At our meeting in office the following day, my colleagues offered to help with the next steps we were to take as an organisation to work with the family through this tough phase. Hema and I were the only women, in that meeting, and once again, as soon as I said I could see this through on my own, she said “okay” with the same confidence as the previous night. The next few days weren’t easy, but Hema’s faith was a huge factor in helping me do everything that I needed to represent our organization while supporting the family through the tough phase and working through the legal formalities that followed.

After a month or so, I got a call from one of the senior leaders asking me if I could take out time to help manage one of our accounts that needed support with improving service delivery. Once again, I got a chance to work closely with Hema.
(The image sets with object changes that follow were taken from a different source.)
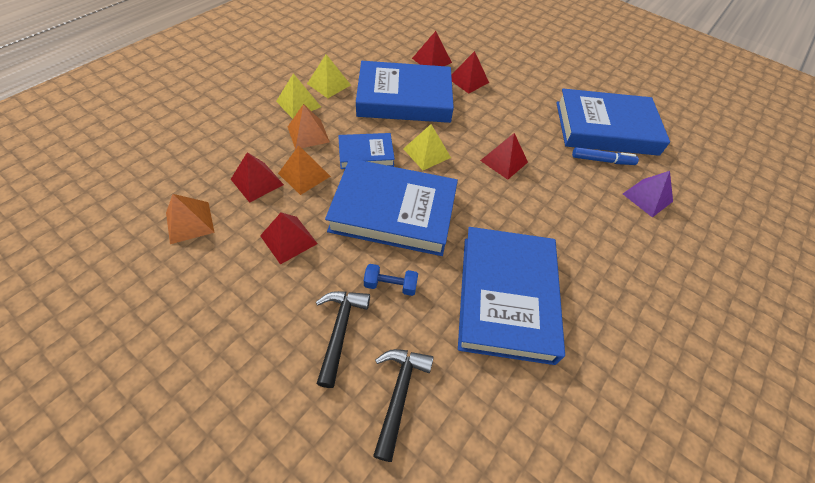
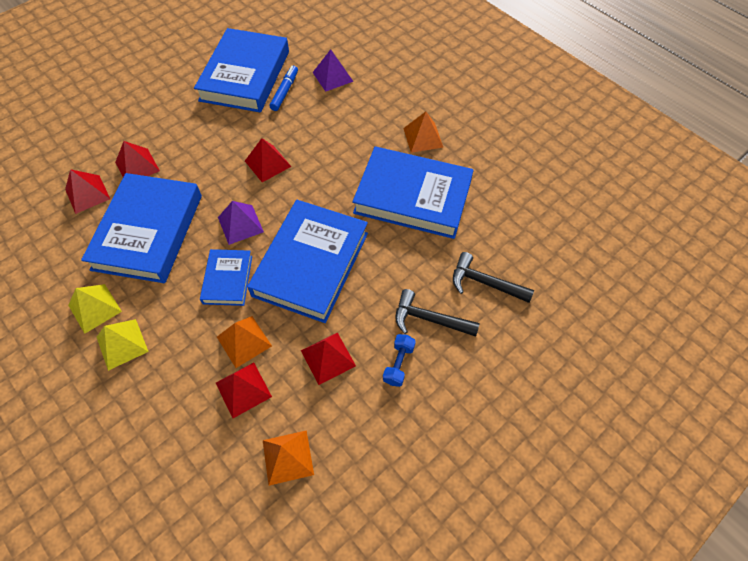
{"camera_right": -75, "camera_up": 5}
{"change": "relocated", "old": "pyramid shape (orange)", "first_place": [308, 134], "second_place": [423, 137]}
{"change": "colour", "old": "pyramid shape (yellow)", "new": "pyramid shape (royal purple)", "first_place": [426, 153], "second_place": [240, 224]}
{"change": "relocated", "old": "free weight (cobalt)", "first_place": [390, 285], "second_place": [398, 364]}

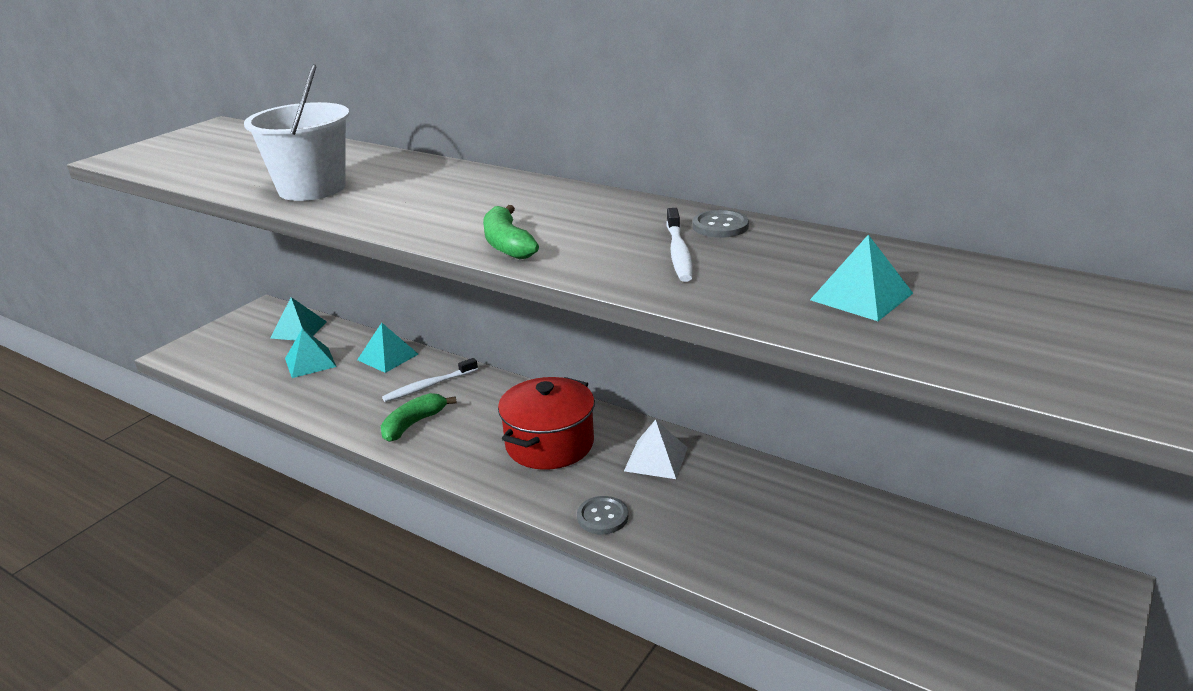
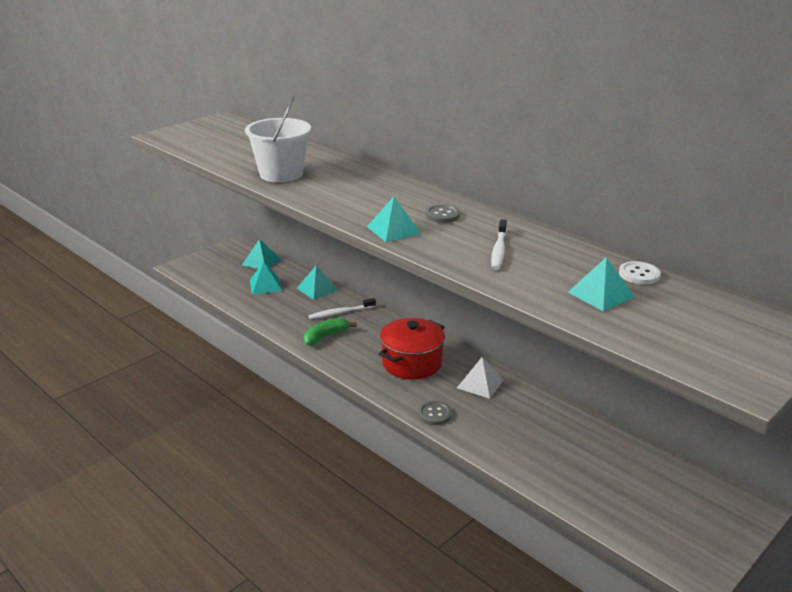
{"camera_right": 10, "camera_up": 0}
{"change": "exchanged", "old": "banana fruit (leaf-green)", "new": "pyramid shape (turquoise)", "first_place": [507, 244], "second_place": [394, 230]}
{"change": "relocated", "old": "sewing button (gray)", "first_place": [720, 226], "second_place": [442, 215]}
{"change": "appeared", "new": "sewing button (snow-white)", "second_place": [639, 274]}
We would be on calls together and I would watch her handle tough questions with unshakeable confidence and she would give me space to do the same. On International Woman’s Day that year, she walked past my desk and reminded me to join the celebration. It was very unusual for her to remind me of something. When I joined the celebration, I was taken by surprise, as she called me to stage and narrated what had happened a month back. She recognized me for my courage. I still remember her words  – “I know it would have taken immense courage to pick up the phone that night and speak with parents to tell them that their only son was no more”. 

We worked together for about a year, and I continued to get opportunities that challenged me and have shaped me to become that person I am today. We took on different roles and Hema moved to a different vertical. About seven years later, I had put a post on facebook, talking about my work in the area of supporting women to express their authentic selves powerfully through the way we choose to show up – the way we dress up and our body language being critical aspects of our expression. I got a message form Hema, saying she was interested in my work and would love to know more. We met and discussed the subject at length. With utmost humility and curiosity, Hema asked me questions that she had about the subject and asked me if I could consult for her. For me, this was an honor and one of the most enriching phases of my work. Soon after our work together, she referred another wonderful woman leader who needed support in the area of amplifying certain aspects of her personal presence. I was amazed at how she knew we would work well together. We enjoyed working together and ended up becoming very good friends. Hema continues to be my own personal board of directors, my go-to mentor for advice, and someone I look up to for inspiration. 

As I look back at my journey, there are numerous occasions when she has lent me a voice in rooms where I wasn’t present and helped me get opportunities that aligned with my goals. She has been one of the most supportive sponsors in my journey.